Contributions of all kinds are welcome, preferably through github.

Templates

Template contributions are very welcome. Do try to keep in mind the following:

  • A new template should always be accompanied by at least one example.
  • If you wish to modify an existing template, the modification should not (be likely to) break backwards compatibility.

Core code

Some principles that should help keep the system simple and maintainable in the long term:

  • We provide a reasonable set of properties (xlabel, title, etc.) for visualizing data, but fine tuning (e.g., details of tick marks) for “publication quality” plots is to be done directly in a custom template file.

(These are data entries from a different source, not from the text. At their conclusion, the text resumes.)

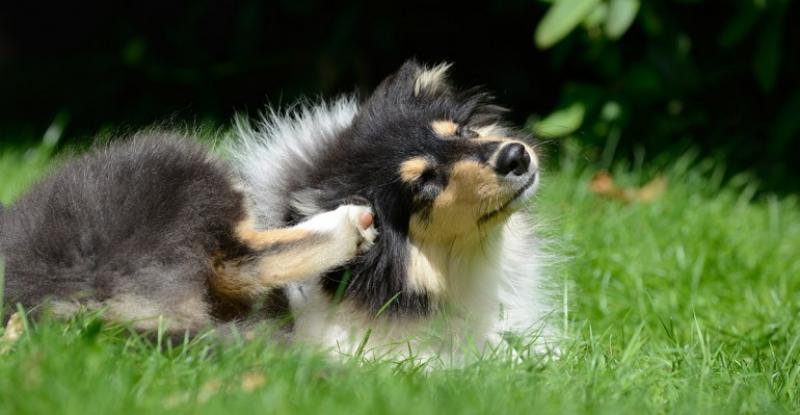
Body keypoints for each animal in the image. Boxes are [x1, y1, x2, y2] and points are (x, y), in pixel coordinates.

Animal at [0, 60, 560, 362]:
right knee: (237, 261)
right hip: (178, 164)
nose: (517, 156)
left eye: (462, 132)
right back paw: (345, 225)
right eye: (425, 181)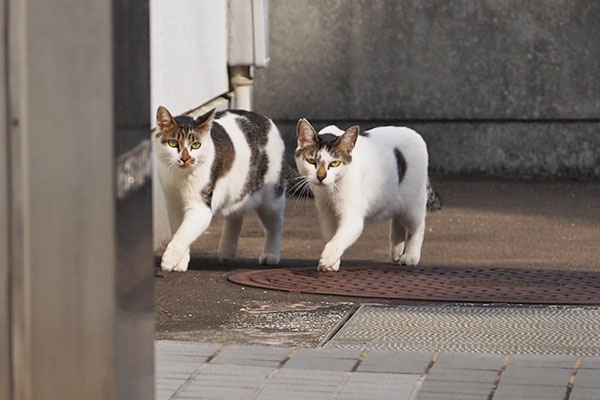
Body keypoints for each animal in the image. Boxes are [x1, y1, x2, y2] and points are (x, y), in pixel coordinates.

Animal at [155, 105, 286, 272]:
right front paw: (180, 262)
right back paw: (227, 250)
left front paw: (169, 260)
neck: (180, 176)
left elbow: (184, 233)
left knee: (275, 226)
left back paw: (271, 254)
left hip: (271, 199)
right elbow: (178, 230)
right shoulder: (173, 204)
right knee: (236, 214)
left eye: (196, 145)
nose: (185, 158)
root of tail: (266, 119)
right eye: (173, 143)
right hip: (238, 188)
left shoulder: (201, 208)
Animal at [296, 119, 432, 272]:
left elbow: (340, 237)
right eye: (311, 161)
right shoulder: (326, 213)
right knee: (398, 218)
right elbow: (330, 235)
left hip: (412, 206)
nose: (321, 177)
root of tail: (414, 133)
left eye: (335, 163)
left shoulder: (353, 218)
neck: (330, 190)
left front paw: (328, 257)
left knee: (418, 226)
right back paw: (397, 251)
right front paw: (333, 262)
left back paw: (410, 256)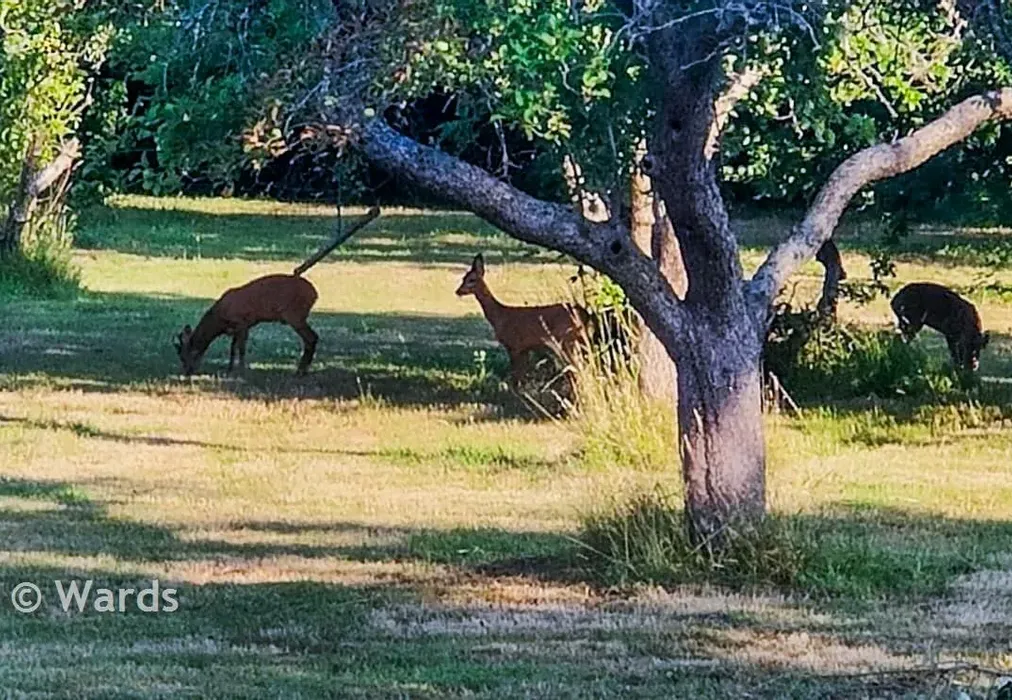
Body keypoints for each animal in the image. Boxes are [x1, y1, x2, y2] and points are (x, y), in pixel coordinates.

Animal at [173, 274, 319, 377]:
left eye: (183, 357)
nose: (187, 372)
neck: (220, 318)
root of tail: (315, 294)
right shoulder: (239, 327)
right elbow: (233, 348)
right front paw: (230, 369)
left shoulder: (242, 322)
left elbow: (241, 348)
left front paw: (241, 370)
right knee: (312, 338)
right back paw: (303, 370)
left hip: (294, 314)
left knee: (311, 337)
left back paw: (300, 371)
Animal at [455, 253, 589, 388]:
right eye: (463, 278)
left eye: (472, 280)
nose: (458, 291)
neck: (500, 315)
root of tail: (585, 312)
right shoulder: (524, 348)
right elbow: (520, 377)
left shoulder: (514, 345)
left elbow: (516, 377)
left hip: (567, 339)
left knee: (577, 368)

It is a good idea to leave commented out examples of such fine tuning in the default templates.
  • Options should be explicit, rather than *args or *kwargs, when possible. We will also raise loud warnings (or exceptions) if we are not sure what the user wants.
  • Trace data is stored in the binary trace_UUID.bytes files only, i.e., no in-memory arrays should be stored after plot.Plot.add_trace() has returned. This prevents errors originating from discrepancies in duplicate data and reduces the risk of memory leaks.
  • The binary trace_UUID.bytes files are the only method of transmitting the traces to plot engines. No ASCII files or pipes in Python. If necessary, write a separate .preprocess script that does the necessary conversion before calling the actual plot engine.
  • Only the trace data (not trace options) can be updated after plot.Plot.add_trace() has been called, just to keep things simple. Updating the data is done by plot.Plot.update_trace() and it simply updates the corresponding binary trace_UUID.bytes file.

Testing

Currently plotbridge does not include proper unit tests. There is, however, an automated way (test/test_examples.py) to run all the examples and compare the outputs to the expected output (i.e. a previously generated version).